■ WHAT IS BEING ASKED ■
Recast the text lines of the records below as a JSON list of strings, with one string per line and blank lines omitted.

===== MATERIALS PROVIDED =====

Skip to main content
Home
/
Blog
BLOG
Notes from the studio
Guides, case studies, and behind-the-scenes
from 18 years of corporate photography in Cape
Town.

=====

■ SOLVED PROBLEM ■
[
  "Skip to main content",
  "Home",
  "/",
  "Blog",
  "BLOG",
  "Notes from the studio",
  "Guides, case studies, and behind-the-scenes",
  "from 18 years of corporate photography in Cape",
  "Town."
]